## [DATA]
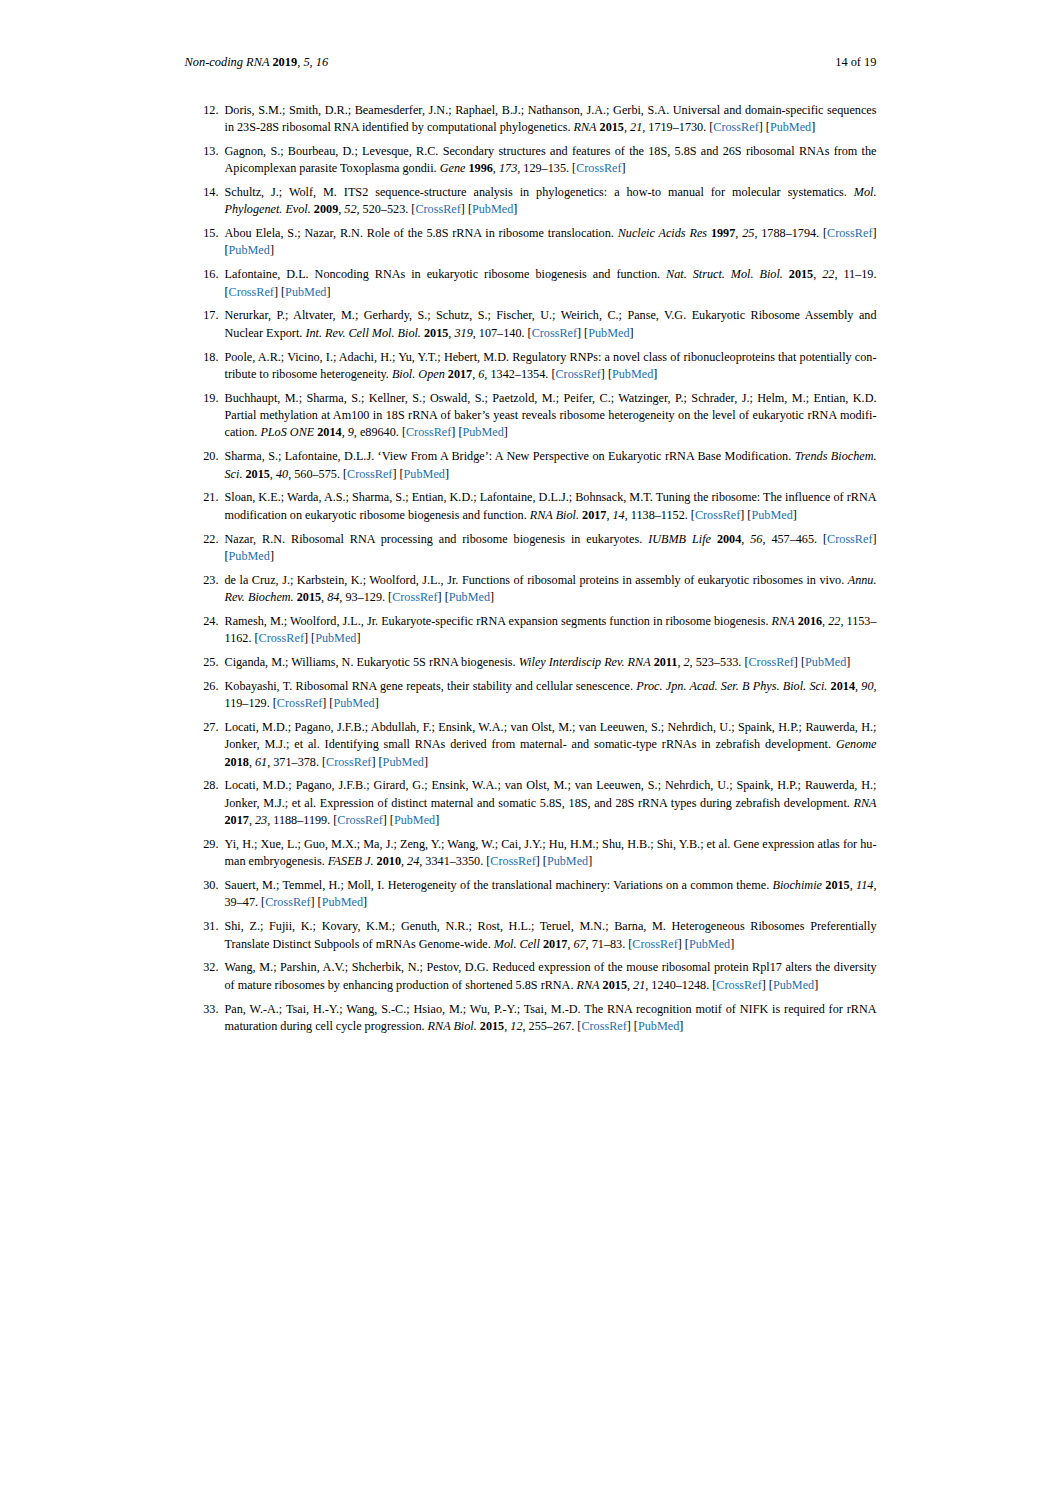Non-coding RNA 2019, 5, 16
14 of 19
Doris, S.M.; Smith, D.R.; Beamesderfer, J.N.; Raphael, B.J.; Nathanson, J.A.; Gerbi, S.A. Universal and domain-specific sequences in 23S-28S ribosomal RNA identified by computational phylogenetics. RNA 2015, 21, 1719–1730. [CrossRef] [PubMed]
Gagnon, S.; Bourbeau, D.; Levesque, R.C. Secondary structures and features of the 18S, 5.8S and 26S ribosomal RNAs from the Apicomplexan parasite Toxoplasma gondii. Gene 1996, 173, 129–135. [CrossRef]
Schultz, J.; Wolf, M. ITS2 sequence-structure analysis in phylogenetics: a how-to manual for molecular systematics. Mol. Phylogenet. Evol. 2009, 52, 520–523. [CrossRef] [PubMed]
Abou Elela, S.; Nazar, R.N. Role of the 5.8S rRNA in ribosome translocation. Nucleic Acids Res 1997, 25, 1788–1794. [CrossRef] [PubMed]
Lafontaine, D.L. Noncoding RNAs in eukaryotic ribosome biogenesis and function. Nat. Struct. Mol. Biol. 2015, 22, 11–19. [CrossRef] [PubMed]
Nerurkar, P.; Altvater, M.; Gerhardy, S.; Schutz, S.; Fischer, U.; Weirich, C.; Panse, V.G. Eukaryotic Ribosome Assembly and Nuclear Export. Int. Rev. Cell Mol. Biol. 2015, 319, 107–140. [CrossRef] [PubMed]
Poole, A.R.; Vicino, I.; Adachi, H.; Yu, Y.T.; Hebert, M.D. Regulatory RNPs: a novel class of ribonucleoproteins that potentially contribute to ribosome heterogeneity. Biol. Open 2017, 6, 1342–1354. [CrossRef] [PubMed]
Buchhaupt, M.; Sharma, S.; Kellner, S.; Oswald, S.; Paetzold, M.; Peifer, C.; Watzinger, P.; Schrader, J.; Helm, M.; Entian, K.D. Partial methylation at Am100 in 18S rRNA of baker’s yeast reveals ribosome heterogeneity on the level of eukaryotic rRNA modification. PLoS ONE 2014, 9, e89640. [CrossRef] [PubMed]
Sharma, S.; Lafontaine, D.L.J. ‘View From A Bridge’: A New Perspective on Eukaryotic rRNA Base Modification. Trends Biochem. Sci. 2015, 40, 560–575. [CrossRef] [PubMed]
Sloan, K.E.; Warda, A.S.; Sharma, S.; Entian, K.D.; Lafontaine, D.L.J.; Bohnsack, M.T. Tuning the ribosome: The influence of rRNA modification on eukaryotic ribosome biogenesis and function. RNA Biol. 2017, 14, 1138–1152. [CrossRef] [PubMed]
Nazar, R.N. Ribosomal RNA processing and ribosome biogenesis in eukaryotes. IUBMB Life 2004, 56, 457–465. [CrossRef] [PubMed]
de la Cruz, J.; Karbstein, K.; Woolford, J.L., Jr. Functions of ribosomal proteins in assembly of eukaryotic ribosomes in vivo. Annu. Rev. Biochem. 2015, 84, 93–129. [CrossRef] [PubMed]
Ramesh, M.; Woolford, J.L., Jr. Eukaryote-specific rRNA expansion segments function in ribosome biogenesis. RNA 2016, 22, 1153–1162. [CrossRef] [PubMed]
Ciganda, M.; Williams, N. Eukaryotic 5S rRNA biogenesis. Wiley Interdiscip Rev. RNA 2011, 2, 523–533. [CrossRef] [PubMed]
Kobayashi, T. Ribosomal RNA gene repeats, their stability and cellular senescence. Proc. Jpn. Acad. Ser. B Phys. Biol. Sci. 2014, 90, 119–129. [CrossRef] [PubMed]
Locati, M.D.; Pagano, J.F.B.; Abdullah, F.; Ensink, W.A.; van Olst, M.; van Leeuwen, S.; Nehrdich, U.; Spaink, H.P.; Rauwerda, H.; Jonker, M.J.; et al. Identifying small RNAs derived from maternal- and somatic-type rRNAs in zebrafish development. Genome 2018, 61, 371–378. [CrossRef] [PubMed]
Locati, M.D.; Pagano, J.F.B.; Girard, G.; Ensink, W.A.; van Olst, M.; van Leeuwen, S.; Nehrdich, U.; Spaink, H.P.; Rauwerda, H.; Jonker, M.J.; et al. Expression of distinct maternal and somatic 5.8S, 18S, and 28S rRNA types during zebrafish development. RNA 2017, 23, 1188–1199. [CrossRef] [PubMed]
Yi, H.; Xue, L.; Guo, M.X.; Ma, J.; Zeng, Y.; Wang, W.; Cai, J.Y.; Hu, H.M.; Shu, H.B.; Shi, Y.B.; et al. Gene expression atlas for human embryogenesis. FASEB J. 2010, 24, 3341–3350. [CrossRef] [PubMed]
Sauert, M.; Temmel, H.; Moll, I. Heterogeneity of the translational machinery: Variations on a common theme. Biochimie 2015, 114, 39–47. [CrossRef] [PubMed]
Shi, Z.; Fujii, K.; Kovary, K.M.; Genuth, N.R.; Rost, H.L.; Teruel, M.N.; Barna, M. Heterogeneous Ribosomes Preferentially Translate Distinct Subpools of mRNAs Genome-wide. Mol. Cell 2017, 67, 71–83. [CrossRef] [PubMed]
Wang, M.; Parshin, A.V.; Shcherbik, N.; Pestov, D.G. Reduced expression of the mouse ribosomal protein Rpl17 alters the diversity of mature ribosomes by enhancing production of shortened 5.8S rRNA. RNA 2015, 21, 1240–1248. [CrossRef] [PubMed]
Pan, W.-A.; Tsai, H.-Y.; Wang, S.-C.; Hsiao, M.; Wu, P.-Y.; Tsai, M.-D. The RNA recognition motif of NIFK is required for rRNA maturation during cell cycle progression. RNA Biol. 2015, 12, 255–267. [CrossRef] [PubMed]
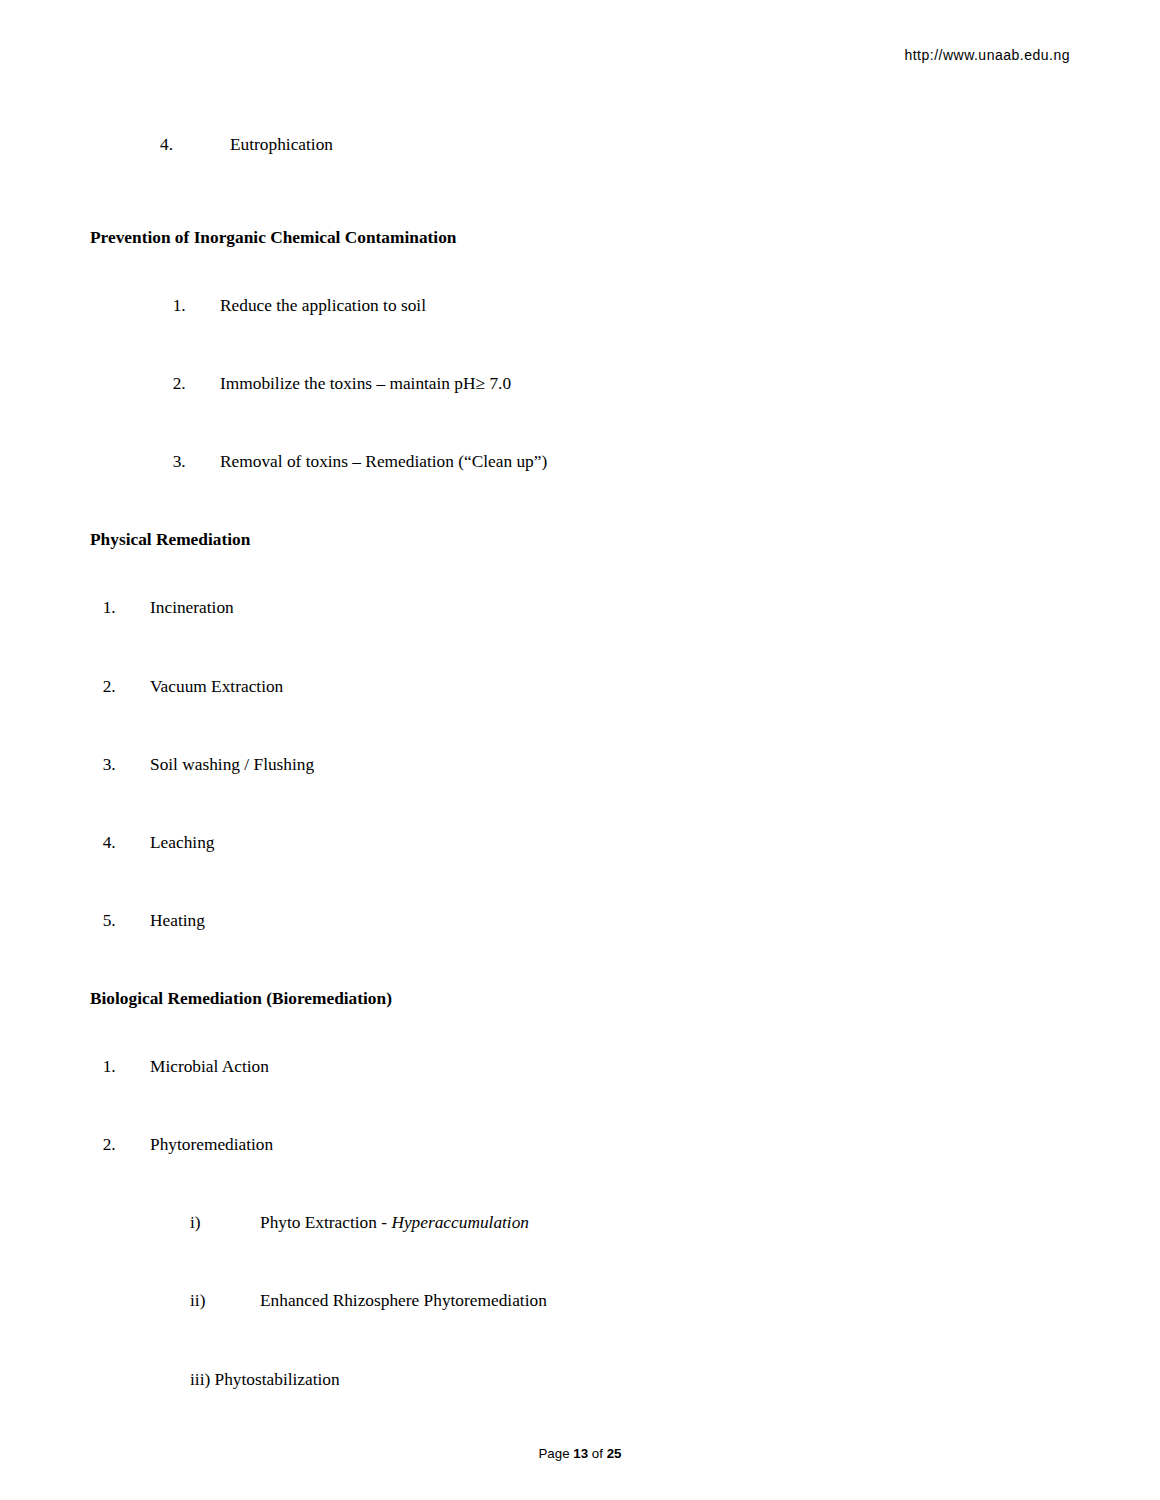http://www.unaab.edu.ng
4. Eutrophication
Prevention of Inorganic Chemical Contamination
Reduce the application to soil
Immobilize the toxins – maintain pH≥ 7.0
Removal of toxins – Remediation (“Clean up”)
Physical Remediation
Incineration
Vacuum Extraction
Soil washing / Flushing
Leaching
Heating
Biological Remediation (Bioremediation)
Microbial Action
Phytoremediation
i) Phyto Extraction - Hyperaccumulation
ii) Enhanced Rhizosphere Phytoremediation
iii) Phytostabilization
Page 13 of 25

## [PROBLEM DETAILS]
Word for word, restate the lines above from the first through the one that contains "Gagnon, S.; Bourbeau, D.;", and exclude all pictures.

## [EXERCISE RESULT]
Non-coding RNA 2019, 5, 16
14 of 19
Doris, S.M.; Smith, D.R.; Beamesderfer, J.N.; Raphael, B.J.; Nathanson, J.A.; Gerbi, S.A. Universal and domain-specific sequences in 23S-28S ribosomal RNA identified by computational phylogenetics. RNA 2015, 21, 1719–1730. [CrossRef] [PubMed]
Gagnon, S.; Bourbeau, D.; Levesque, R.C. Secondary structures and features of the 18S, 5.8S and 26S ribosomal RNAs from the Apicomplexan parasite Toxoplasma gondii. Gene 1996, 173, 129–135. [CrossRef]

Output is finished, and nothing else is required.